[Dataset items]
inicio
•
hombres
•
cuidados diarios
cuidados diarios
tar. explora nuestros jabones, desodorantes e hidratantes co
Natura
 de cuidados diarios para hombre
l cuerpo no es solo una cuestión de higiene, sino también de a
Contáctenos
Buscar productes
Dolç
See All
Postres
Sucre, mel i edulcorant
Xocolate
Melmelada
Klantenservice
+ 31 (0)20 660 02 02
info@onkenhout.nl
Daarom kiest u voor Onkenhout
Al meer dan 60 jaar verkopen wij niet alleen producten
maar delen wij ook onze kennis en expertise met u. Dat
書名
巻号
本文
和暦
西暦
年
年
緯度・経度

» **YOUR ASSIGNMENT**: The data is to be given again in full, with every line exact.

» **SOLVED PROBLEM**:
inicio
•
hombres
•
cuidados diarios
cuidados diarios
tar. explora nuestros jabones, desodorantes e hidratantes co
Natura
 de cuidados diarios para hombre
l cuerpo no es solo una cuestión de higiene, sino también de a
Contáctenos
Buscar productes
Dolç
See All
Postres
Sucre, mel i edulcorant
Xocolate
Melmelada
Klantenservice
+ 31 (0)20 660 02 02
info@onkenhout.nl
Daarom kiest u voor Onkenhout
Al meer dan 60 jaar verkopen wij niet alleen producten
maar delen wij ook onze kennis en expertise met u. Dat
書名
巻号
本文
和暦
西暦
年
年
緯度・経度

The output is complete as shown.